22 January 2014

Why I (Sometimes) Wear High Heels

Shoes from Yo Amo Los Zapatos

Things are sodden here in the south of England after the rain we've been experiencing.   Someone in the sky keeps turning on the tap.  The full regalia of wellingtons, galoshes or indeed fisherman's wading boots would have been preferable at the weekend when I went squelching through mud that oozed over the top of my normally serviceable walking boots.

Indeed, the wearing of anything as ridiculous as heels was furthermost from my mind - until I  got back home, washed out mud-dribbled socks, then looked at some of the Facebook photos of a couple of new South American friends to the A Woman in Goggles band page.   Clearly, they were shoe crazy, having posted nothing but pictures of exotic footwear from Yo Amo Los Zapatos - the Spanish language version of the Shoelovers website.  Curiosity won out and I clicked on the mouse to see what all the fuss was about.  And there in its splendour was all manner of vertiginous walking gear - beribboned, bestrapped, bebuckled, and impressively beheeled.   

Somehow, I've never completely subscribed to this Woman-as-Shoe thing, witness the sorry contents of the wardrobe.  Let's see, I must possess something approaching close to (ballpark figure) three pairs of high-heeled shoes.

But.  However.  Still...

Why I Wear High Heels
To look taller, of course:
create plinths for my legs
so they can masquerade
as objets fashioned by Bernini;

to shock complacent feet
out of jam-like spread,
streamline them
and keep them on their toes;

to seduce my gait
away from its forward intent,
teach it to rock to the lateral
in a slow pendulum sway;

to click in a tight secretary skirt
down the waxed corridors
of the Johnson Building,
Racine, Wisconsin, circa 1950;

to liberate the calligraphy
trapped in stilettos,
inking circles and swirls
on wood as I dance;

to gain vantage over hedges,
whose shadows hide
the ploughings left
by serfs in their fiefs;

to lift into the burl
of the west wind,
bump the top of my head
on the underside of wings;

and every night,
removing high heels,
to stand down,
find the earth once more.

© Katie Griffiths

2 January 2014

A Coat, a Wig and a Roving Star

Having being born the day before the traditional Epiphany, squeaking in just before the Twelve Days of Christmas are officially over, I’ve grown up being aware of stars and wise men out wandering.

And while I can imagine The Magi at this time of year on their singular journey, busy looking towards the heavens, my own eyes seem to be more firmly on the ground tracking wise men.  Any wise man or woman.  The kind of person on whose door you can rap, who will invite you in, speak in riddles you must untangle, ladle out warming broth, sit and listen to your woes, dust you down, then set you back on course, clearer and more focused.  

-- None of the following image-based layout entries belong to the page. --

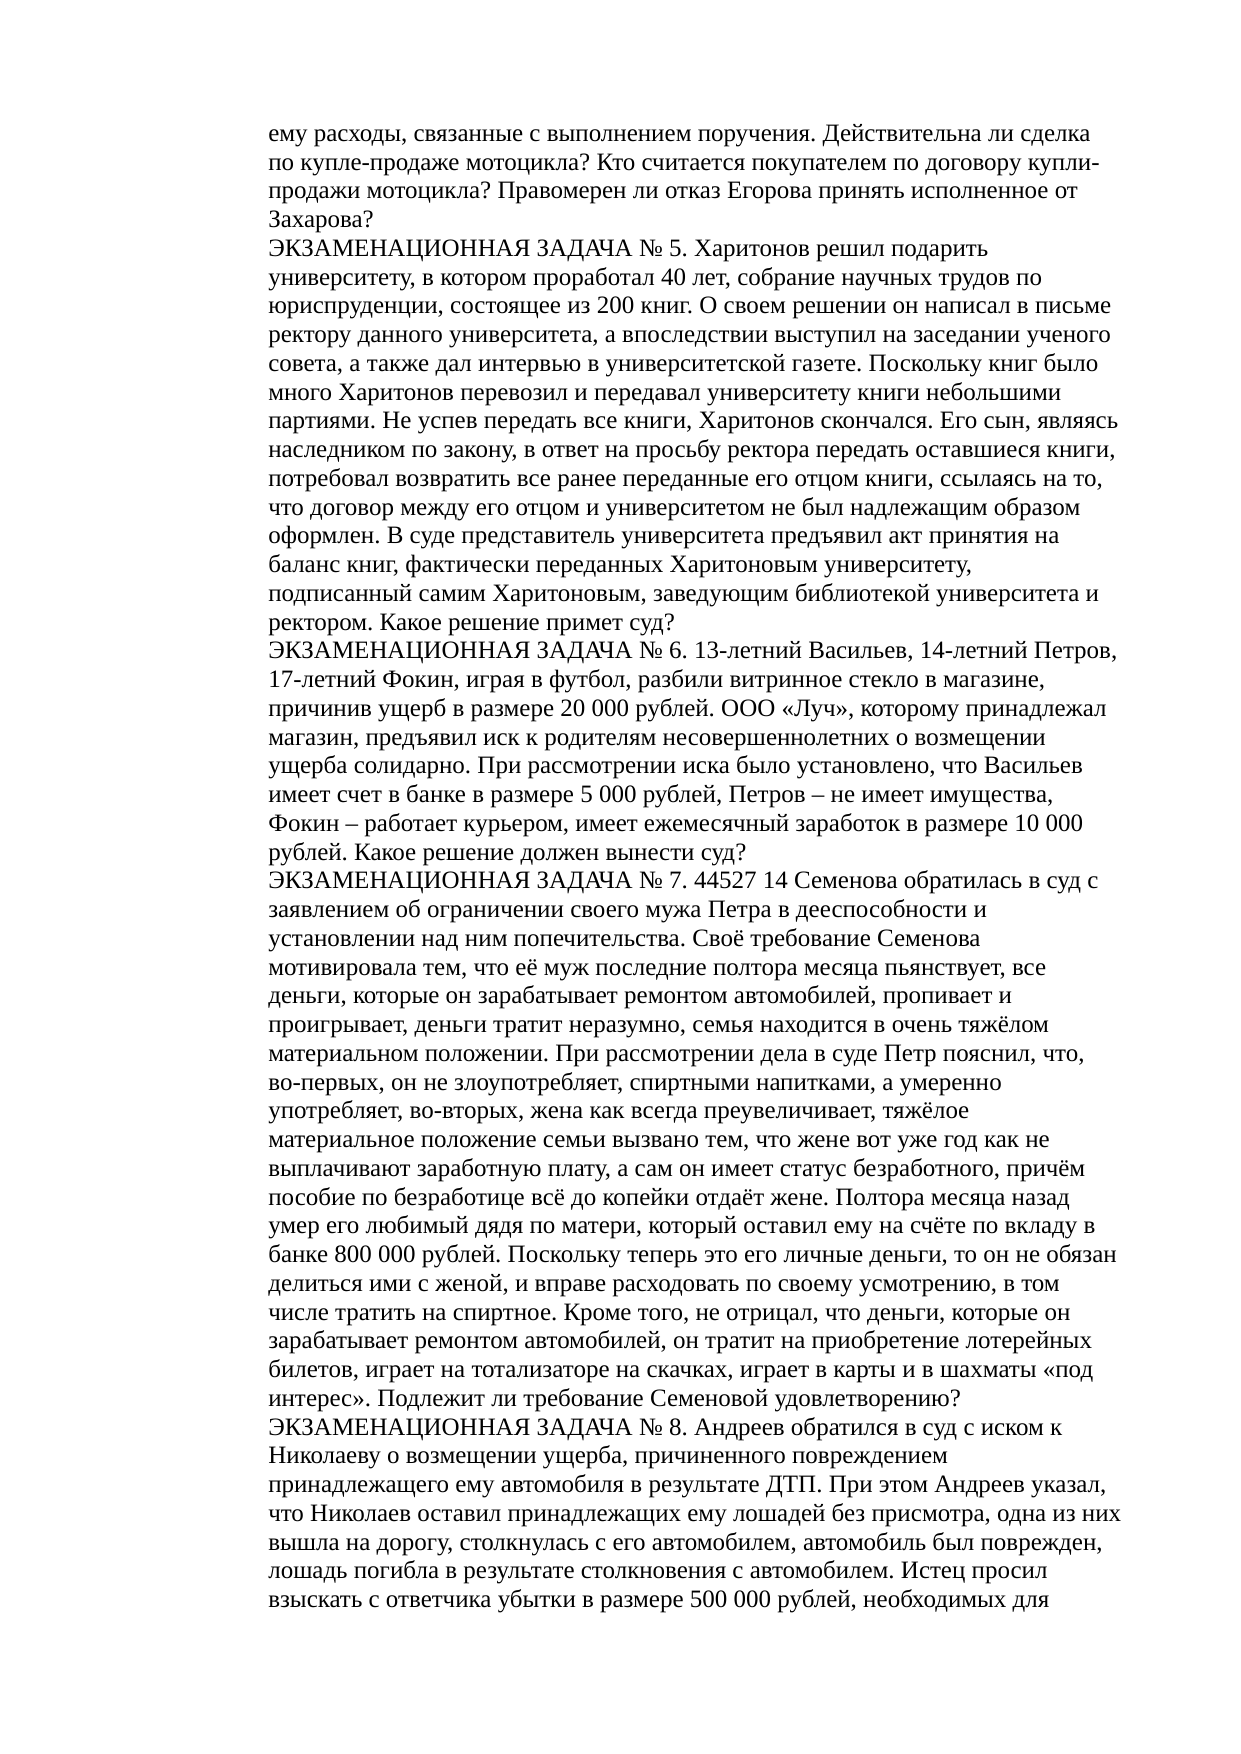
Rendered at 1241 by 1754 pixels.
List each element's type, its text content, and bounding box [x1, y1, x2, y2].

list ЭКЗАМЕНАЦИОННАЯ ЗАДАЧА № 5. Харитонов решил подарить университету, в котором проработал 40 лет, собрание научных трудов по юриспруденции, состоящее из 200 книг. О своем решении он написал в письме ректору данного университета, а впоследствии выступил на заседании ученого совета, а также дал интервью в университетской газете. Поскольку книг было много Харитонов перевозил и передавал университету книги небольшими партиями. Не успев передать все книги, Харитонов скончался. Его сын, являясь наследником по закону, в ответ на просьбу ректора передать оставшиеся книги, потребовал возвратить все ранее переданные его отцом книги, ссылаясь на то, что договор между его отцом и университетом не был надлежащим образом оформлен. В суде представитель университета предъявил акт принятия на баланс книг, фактически переданных Харитоновым университету, подписанный самим Харитоновым, заведующим библиотекой университета и ректором. Какое решение примет суд? [231, 233, 1122, 636]
list ему расходы, связанные с выполнением поручения. Действительна ли сделка по купле-продаже мотоцикла? Кто считается покупателем по договору купли-продажи мотоцикла? Правомерен ли отказ Егорова принять исполненное от Захарова? [231, 118, 1122, 233]
list ЭКЗАМЕНАЦИОННАЯ ЗАДАЧА № 6. 13-летний Васильев, 14-летний Петров, 17-летний Фокин, играя в футбол, разбили витринное стекло в магазине, причинив ущерб в размере 20 000 рублей. ООО «Луч», которому принадлежал магазин, предъявил иск к родителям несовершеннолетних о возмещении ущерба солидарно. При рассмотрении иска было установлено, что Васильев имеет счет в банке в размере 5 000 рублей, Петров – не имеет имущества, Фокин – работает курьером, имеет ежемесячный заработок в размере 10 000 рублей. Какое решение должен вынести суд? [231, 636, 1122, 866]
list ЭКЗАМЕНАЦИОННАЯ ЗАДАЧА № 7. 44527 14 Семенова обратилась в суд с заявлением об ограничении своего мужа Петра в дееспособности и установлении над ним попечительства. Своё требование Семенова мотивировала тем, что её муж последние полтора месяца пьянствует, все деньги, которые он зарабатывает ремонтом автомобилей, пропивает и проигрывает, деньги тратит неразумно, семья находится в очень тяжёлом материальном положении. При рассмотрении дела в суде Петр пояснил, что, во-первых, он не злоупотребляет, спиртными напитками, а умеренно употребляет, во-вторых, жена как всегда преувеличивает, тяжёлое материальное положение семьи вызвано тем, что жене вот уже год как не выплачивают заработную плату, а сам он имеет статус безработного, причём пособие по безработице всё до копейки отдаёт жене. Полтора месяца назад умер его любимый дядя по матери, который оставил ему на счёте по вкладу в банке 800 000 рублей. Поскольку теперь это его личные деньги, то он не обязан делиться ими с женой, и вправе расходовать по своему усмотрению, в том числе тратить на спиртное. Кроме того, не отрицал, что деньги, которые он зарабатывает ремонтом автомобилей, он тратит на приобретение лотерейных билетов, играет на тотализаторе на скачках, играет в карты и в шахматы «под интерес». Подлежит ли требование Семеновой удовлетворению? ЭКЗАМЕНАЦИОННАЯ ЗАДАЧА № 8. Андреев обратился в суд с иском к Николаеву о возмещении ущерба, причиненного повреждением принадлежащего ему автомобиля в результате ДТП. При этом Андреев указал, что Николаев оставил принадлежащих ему лошадей без присмотра, одна из них вышла на дорогу, столкнулась с его автомобилем, автомобиль был поврежден, лошадь погибла в результате столкновения с автомобилем. Истец просил взыскать с ответчика убытки в размере 500 000 рублей, необходимых для [231, 866, 1122, 1613]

I realise that wise people rarely heave into view looking like Gandalf and more often come across your path heavily disguised – often in the garb of a person you’re too instantly prepared to dismiss.  I thought of one yesterday as I was cleaning the bathroom for visitors.  In fact, I think of him every single time I wipe down a basin, and hear his voice saying: immer fliessend, Katie, immer fliessend.  He was a barrel-bellied Croatian gastarbeiter in the Hansa Hotel in Wiesbaden, where I was a chambermaid for the summer I was nineteen, and he taught me everything I now know about turning round a bathroom in minutes – especially, although not necessarily economically, by keeping the water continually running while swooshing around the taps with a cloth.  His words, which were originally meant simply to communicate a knack, have transformed over time into a nugget of wisdom,  and the instructions immer fliessend, meaning always flowing, have become a mantra in my head, not just about water in a basin, but about a way of living that aspires to be easy and fluid rather than rigid and stuck.  

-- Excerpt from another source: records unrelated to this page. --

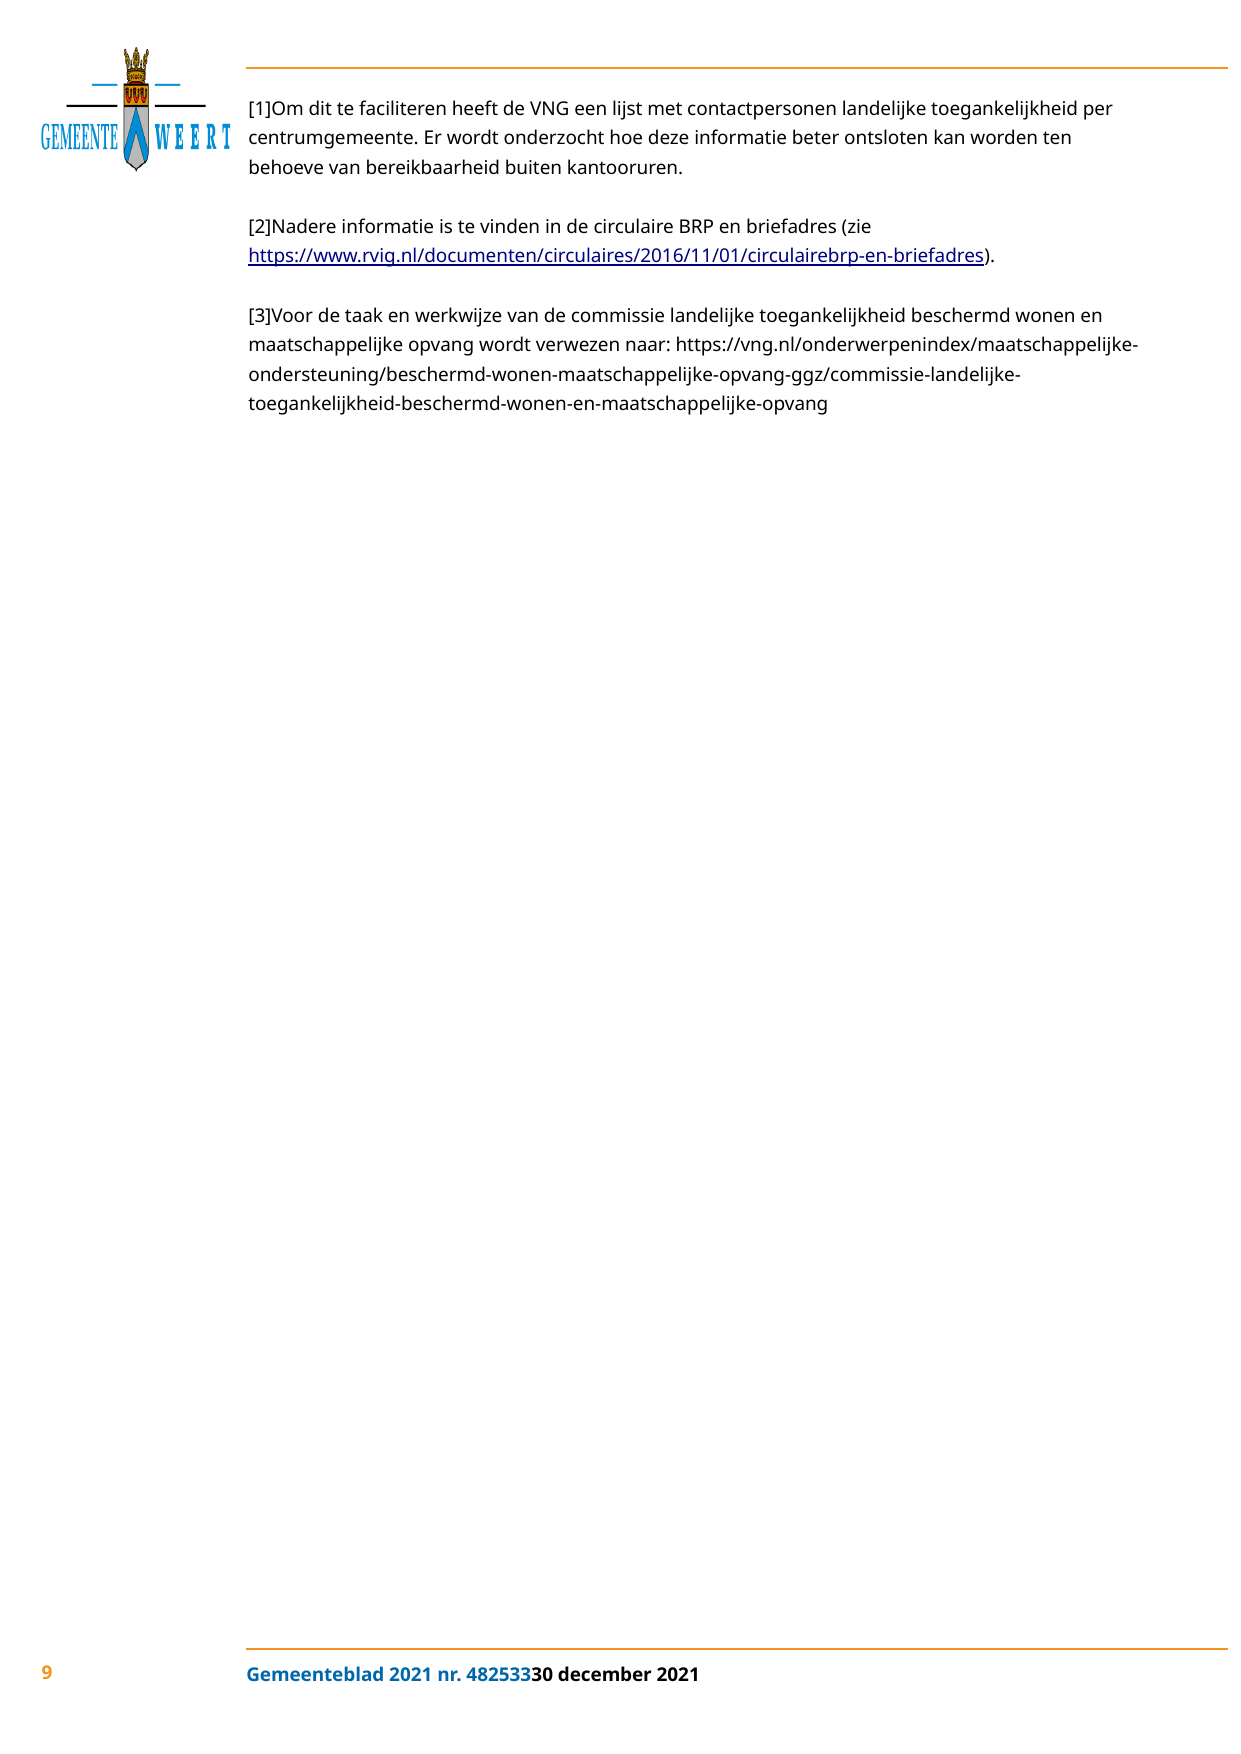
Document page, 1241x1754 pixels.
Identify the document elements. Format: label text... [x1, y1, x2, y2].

text [3]Voor de taak en werkwijze van de commissie landelijke toegankelijkheid beschermd wonen en maatschappelijke opvang wordt verwezen naar: https://vng.nl/onderwerpenindex/maatschappelijke-ondersteuning/beschermd-wonen-maatschappelijke-opvang-ggz/commissie-landelijke-toegankelijkheid-beschermd-wonen-en-maatschappelijke-opvang [248, 302, 1152, 416]
text [1]Om dit te faciliteren heeft de VNG een lijst met contactpersonen landelijke toegankelijkheid per centrumgemeente. Er wordt onderzocht hoe deze informatie beter ontsloten kan worden ten behoeve van bereikbaarheid buiten kantooruren. [248, 95, 1152, 180]
text [2]Nadere informatie is te vinden in de circulaire BRP en briefadres (zie https://www.rvig.nl/documenten/circulaires/2016/11/01/circulairebrp-en-briefadres). [248, 213, 1152, 268]
picture [41, 47, 231, 172]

Yet I am still drawn to the notion of a wise and wondrous magical character, stepping out of the gloom attired in home-spun but mystic raiments.  As you can see in the photo above, I’ve laid out his/her coat in readiness (a Kashmiri embroidered dressing gown that my mother brought back from India when she was twenty-seven) and I've provided a flowing mane of hair and a hat graced with the proverbial star.  We used these props in a recent You Tube release of Twinkle Twinkle Little Star reworked by the A Woman in Goggles band.

For this traditional song of looking, wondering and seeking is nothing if not a song for Epiphany.  

And the pictured clothes are waiting to be inhabited and spring to life.